Ten slotte heeft [X] niet weten aan te tonen, dat hij het volgens hem aan moeder geleende bedrag, ook daadwerkelijk aan moeder heeft uitbetaald/overgemaakt.
4.25. Nu [Y] het bestaan van de lening en de echtheid van de Schuldverklaring (en de daarop geplaatste handtekening) gemotiveerd heeft betwist en [X] in reactie daarop volstaat met te persisteren, oordeelt de rechtbank dat [X] in dit verband onvoldoende heeft gesteld. Op die grond zou, ook bij een inhoudelijke beoordeling van de zaak, de gevorderde verklaring voor recht zijn afgewezen.
4.26. Het in rechtsoverweging 4.21 gegeven oordeel, dat [Y] niet met haar eigen vermogen (dus persoonlijk) aansprakelijk is, betekent ook dat [Y] in haar vordering in reconventie niet-ontvankelijk is. Voor die vordering geldt immers, dat zij slechts door [Y] in haar hoedanigheid van vereffenaar van de nalatenschap, en niet in privé, kon worden ingesteld, zoals wel is gebeurd.
4.27. Ten overvloede merkt de rechtbank op dat [Y], mede gezien het bij antwoord in reconventie door [X] gevoerde verweer, dat zij niet heeft weersproken, ook overigens onvoldoende heeft gesteld ter onderbouwing van haar reconventionele vordering.

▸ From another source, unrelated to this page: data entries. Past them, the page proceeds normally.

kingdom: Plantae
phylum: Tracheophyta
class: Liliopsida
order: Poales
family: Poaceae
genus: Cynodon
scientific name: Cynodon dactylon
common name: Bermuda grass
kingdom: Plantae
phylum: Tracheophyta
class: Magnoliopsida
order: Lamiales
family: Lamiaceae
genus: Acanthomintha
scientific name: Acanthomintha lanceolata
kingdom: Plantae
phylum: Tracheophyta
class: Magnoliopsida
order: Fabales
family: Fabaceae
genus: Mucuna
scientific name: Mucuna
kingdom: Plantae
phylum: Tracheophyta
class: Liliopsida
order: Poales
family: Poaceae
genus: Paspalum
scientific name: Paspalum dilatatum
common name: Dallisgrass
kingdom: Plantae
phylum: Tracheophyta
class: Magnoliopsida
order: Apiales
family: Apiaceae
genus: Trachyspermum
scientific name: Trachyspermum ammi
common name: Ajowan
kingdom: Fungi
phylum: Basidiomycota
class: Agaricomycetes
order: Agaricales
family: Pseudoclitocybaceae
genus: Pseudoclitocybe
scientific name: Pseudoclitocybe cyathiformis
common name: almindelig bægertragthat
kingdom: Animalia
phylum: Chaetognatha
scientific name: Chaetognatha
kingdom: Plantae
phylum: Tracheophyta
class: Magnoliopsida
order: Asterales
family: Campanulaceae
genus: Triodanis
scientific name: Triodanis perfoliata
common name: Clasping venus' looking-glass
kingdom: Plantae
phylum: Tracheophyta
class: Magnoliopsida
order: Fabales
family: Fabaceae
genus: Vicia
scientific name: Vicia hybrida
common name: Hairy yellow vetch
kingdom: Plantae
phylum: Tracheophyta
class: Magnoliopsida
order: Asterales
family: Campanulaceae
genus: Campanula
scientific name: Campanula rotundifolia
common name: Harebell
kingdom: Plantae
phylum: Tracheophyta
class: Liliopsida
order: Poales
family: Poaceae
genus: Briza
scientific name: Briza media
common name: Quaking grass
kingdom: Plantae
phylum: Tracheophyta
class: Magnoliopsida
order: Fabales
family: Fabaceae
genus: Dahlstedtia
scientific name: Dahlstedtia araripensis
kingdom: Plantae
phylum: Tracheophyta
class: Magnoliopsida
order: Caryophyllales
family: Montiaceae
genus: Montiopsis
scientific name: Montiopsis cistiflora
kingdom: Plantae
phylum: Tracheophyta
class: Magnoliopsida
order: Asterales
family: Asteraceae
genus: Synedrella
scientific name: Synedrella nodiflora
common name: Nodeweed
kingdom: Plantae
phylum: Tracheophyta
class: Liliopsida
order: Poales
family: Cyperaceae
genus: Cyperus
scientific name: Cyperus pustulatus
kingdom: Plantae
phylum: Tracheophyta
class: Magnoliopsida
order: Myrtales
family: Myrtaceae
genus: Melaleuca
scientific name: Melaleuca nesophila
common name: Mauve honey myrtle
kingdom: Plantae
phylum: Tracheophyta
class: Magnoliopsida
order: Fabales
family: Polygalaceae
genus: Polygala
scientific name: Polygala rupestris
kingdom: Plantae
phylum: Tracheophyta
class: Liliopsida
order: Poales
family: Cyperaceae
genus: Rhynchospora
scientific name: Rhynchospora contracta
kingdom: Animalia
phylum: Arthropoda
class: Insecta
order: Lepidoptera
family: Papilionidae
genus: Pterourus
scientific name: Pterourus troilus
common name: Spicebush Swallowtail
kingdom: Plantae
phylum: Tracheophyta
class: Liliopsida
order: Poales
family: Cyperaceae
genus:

Dat geldt in het bijzonder voor de wijze waarop de door [Y] gestelde, en door [X] gemotiveerd betwiste, aankoop van de Auto door moeder tot stand zou zijn gekomen. Echter, ook haar stelling dat [X] gehouden is tot vergoeding van de - klaarblijkelijk gestolen - zonneschermen en de overige zaken die uit de kelderbox van moeder zijn ontvreemd, heeft [Y] niet voldoende onderbouwd. De daarop gebaseerde vordering zou, als [Y] wel in haar vordering zou zijn ontvangen, om die reden zijn afgewezen.
4.28. Als de in het ongelijk gestelde partij zal [Y] in de kosten van de reconventie worden veroordeeld.
4.29. Ten slotte (en ten overvloede) merkt de rechtbank op, dat een doorbraak in het onderhavige geschil - dat door dit vonnis in wezen niet wordt beslecht - wellicht mogelijk is doordat een van partijen een verzoek indient tot benoeming van de in artikel 4:203 lid 1 BW bedoelde, en in rechtsoverweging 4.16 aangehaalde, vereffenaar.
veroordeelt [X] in de kosten van deze procedure in conventie; deze kosten worden, voorzover tot op heden aan de zijde van [Y] gevallen, bepaald op € 1.198,00 (€ 205,00 wegens verschotten en € 993,00 wegens salaris procureur);
verklaart [Y] niet-ontvankelijk in haar vordering,
veroordeelt [Y] in de kosten van deze procedure in reconventie; deze kosten worden, voorzover tot op heden aan de zijde van [X] gevallen, bepaald op € 331,00 wegens salaris procureur;
verklaart de kostenveroordeling uitvoerbaar bij voorraad.
Dit vonnis is gewezen door mr. M.J.A.C. Bruins Slot en uitgesproken in het openbaar op 25 augustus 2004.